The trust boundary must sit at the agent level, where the AI system needs to differentiate between data to read and instructions to execute, Gal Moyal from Noma Security’s CTO office, told Information Security Media Group. “The reality is there’s no perfect signal to distinguish benign context from malicious intent because LLMs process them identically,” Moyal said. “You need runtime enforcement that understands task scope, data sources, and blast radius.”
Traditional security monitoring systems cannot detect these attacks, Moyal said. “Endpoint detection and response, or EDR, sees a docker stop command – legitimate action, legitimate credentials. It can’t see the poisoned context that made the AI execute it. The gap is structural. Conventional tools monitor infrastructure. AI attacks manipulate reasoning.”
The vulnerability extends beyond Docker to any AI system that reads files or external data, uses tool-calling frameworks and makes decisions based on loaded context. “The vulnerability isn’t Docker-specific – it’s AI-specific,” Moyal said. “GitHub Copilot reading a poisoned README, Salesforce Agentforce parsing customer data, or any RAG system ingesting documents – all vulnerable to the same attack pattern.”
David Brumley, chief AI and science officer at Bugcrowd, said DockerDash shows how companies develop AI products without checking guardrails for prompt injection. “It’s an easy exploit vector where simple malicious metadata turns into commands,” Brumley said. “DockerDash is one example of what is sure to be a slew of examples in 2026. The prompt injection vulnerable pattern is clear and growing, and not one easily caught by traditional AppSec tools.”
Ronald Lewis, senior manager of security compliance and auditing at Black Duck, said AI presents a fundamentally different attack surface than traditional systems. “While the fundamentals for evaluating an attack surface are the same, the characteristics of how we define inputs and outputs are vastly different and if not understood – pose significant risk to organizational environments,” Lewis told ISMG.

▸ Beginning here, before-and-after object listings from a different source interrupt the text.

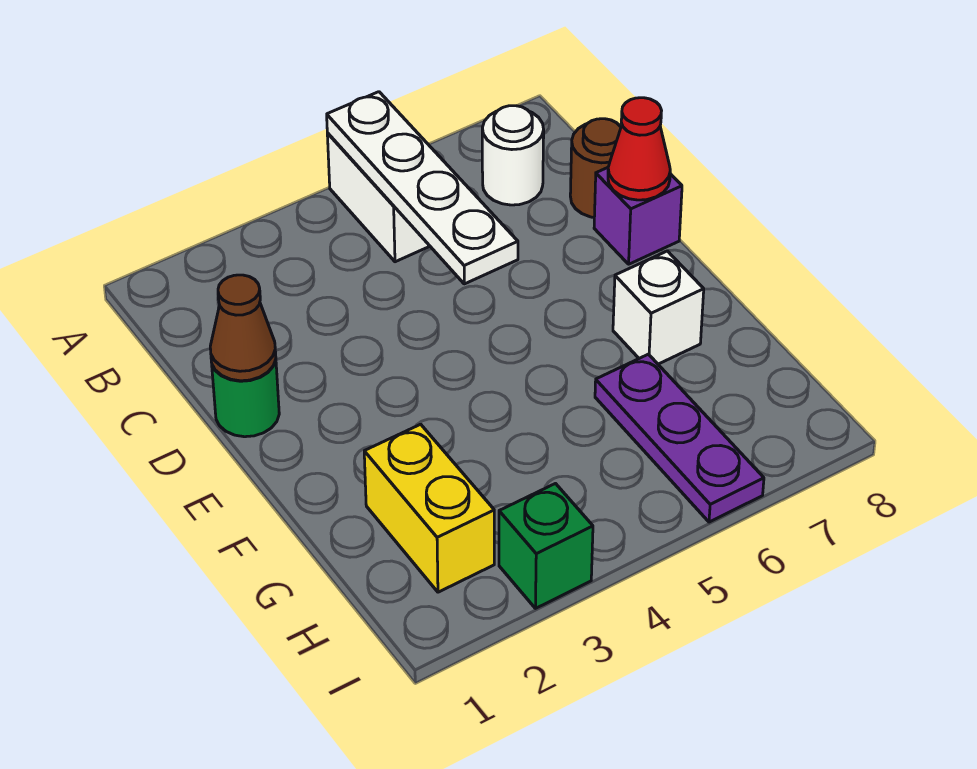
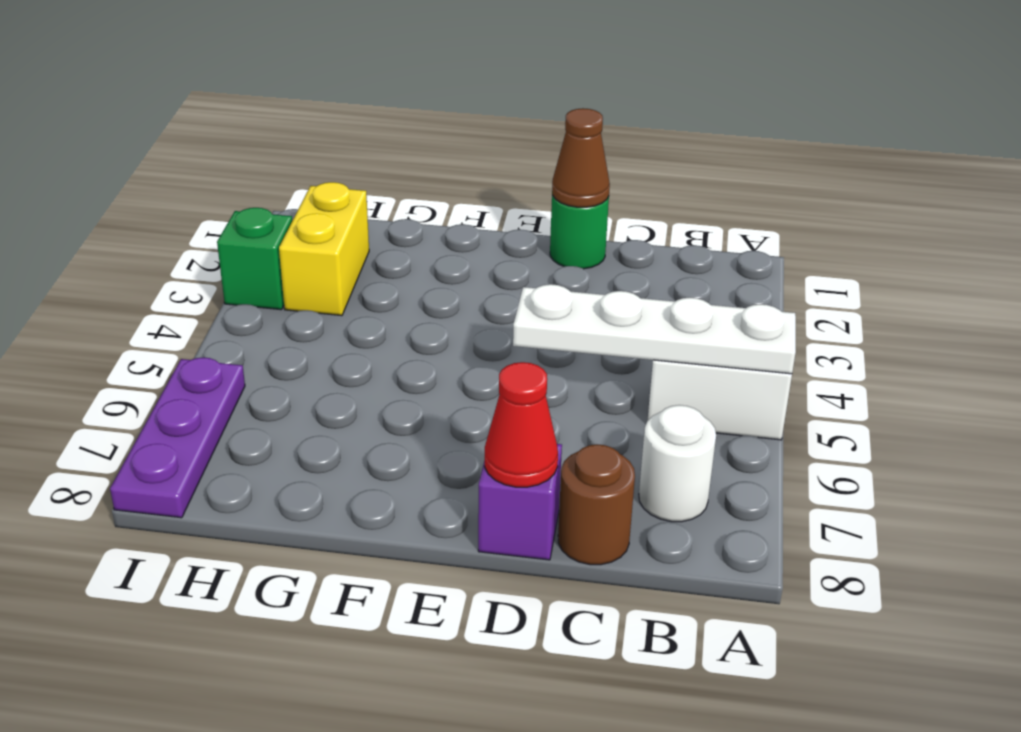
white brick F7 level 1 -> none
yellow brick G2:H2 level 1 -> yellow brick H2:H3 level 1
purple plate G6:I6 level 1 -> purple plate I6:I8 level 1

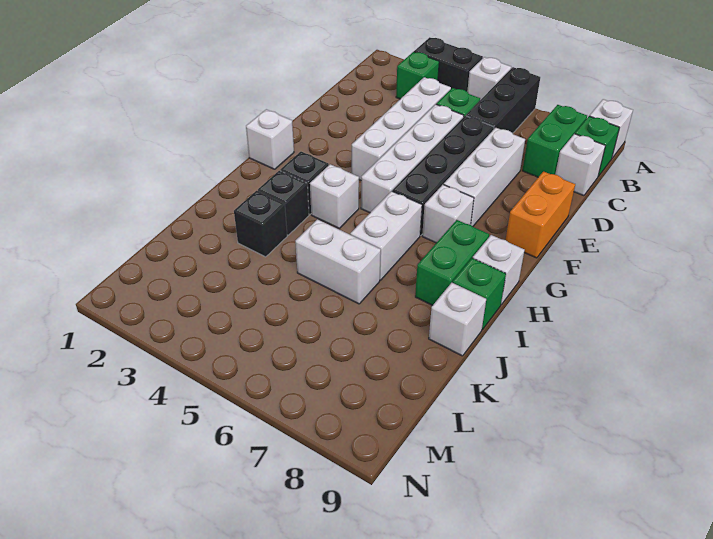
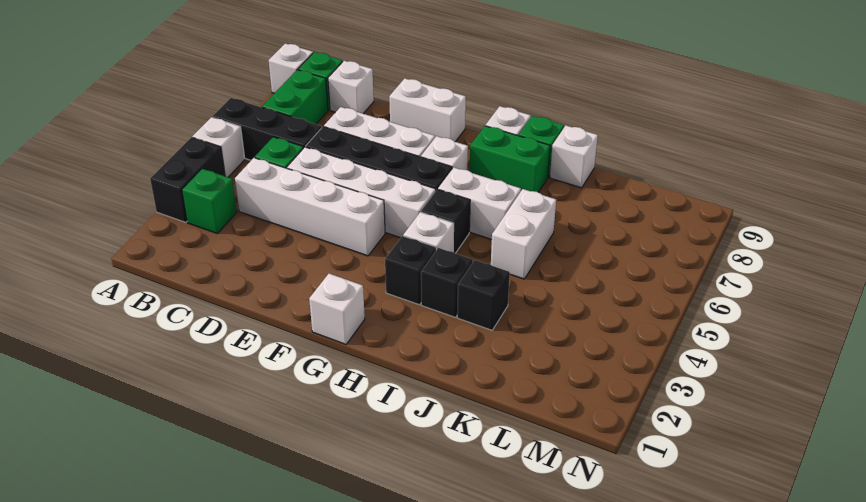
green brick B8:C8 level 1 -> green brick B7:B8 level 1
orange brick E9:F9 level 1 -> white brick E9:F9 level 1
none -> black brick H5 level 1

He added that AI inference creates boundaries that have become fuzzy compared to traditional systems bounded by expected constraints of object definitions, highlighting the need to evolve attack surface perception, shift risk thinking to match the non-deterministic nature of AI-borne risks, and implement controls that emphasize implicit versus explicit trust.
Docker’s mitigation strategy implements two defenses: blocking Ask Gordon from displaying images with user-provided URLs to prevent exfiltration, and requiring explicit user confirmation before executing any MCP tools to break the automated execution chain.

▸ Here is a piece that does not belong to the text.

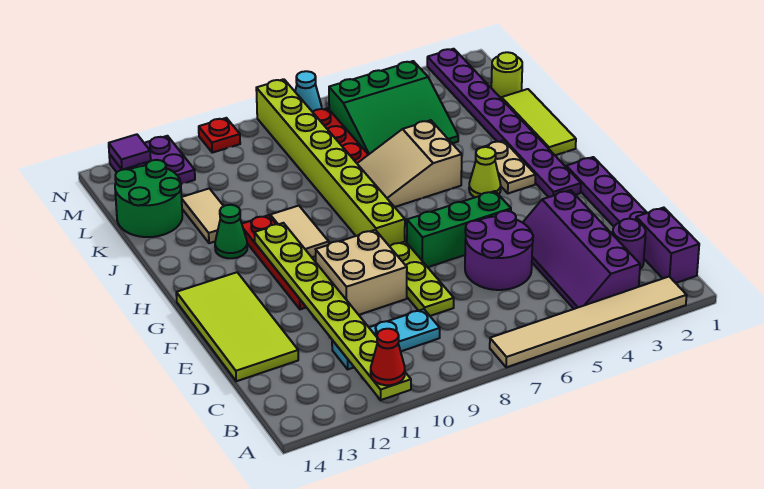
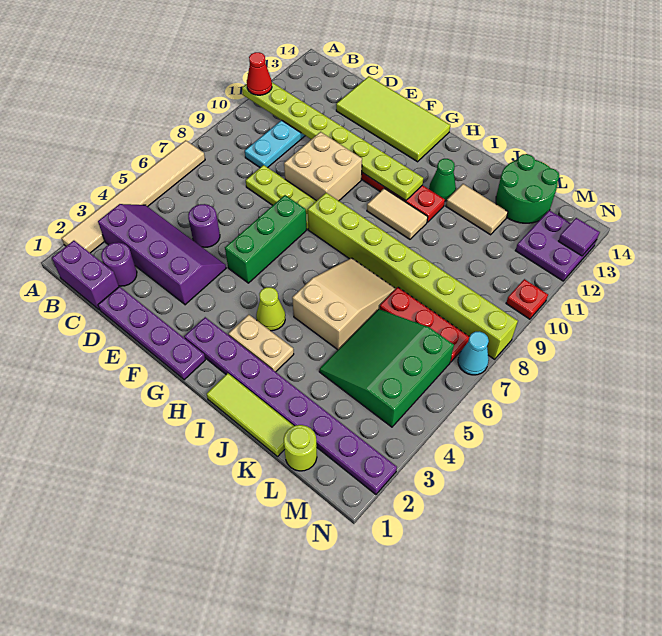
purple round brick D5:E6 level 1 -> purple round brick D5 level 1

Moyal identified the core problem as the inability of language models to distinguish between context and instructions. “Everything loaded into the context window – trusted system prompts or untrusted README files – gets processed identically,” he said. Until AI models implement native mechanisms to parse information without treating it as directives, organizations need external controls that monitor agent behavior and enforce guardrails around access and execution capabilities.
Docker users are advised to upgrade to Desktop version 4.50.0 or later immediately to address both vulnerability paths disclosed in the research.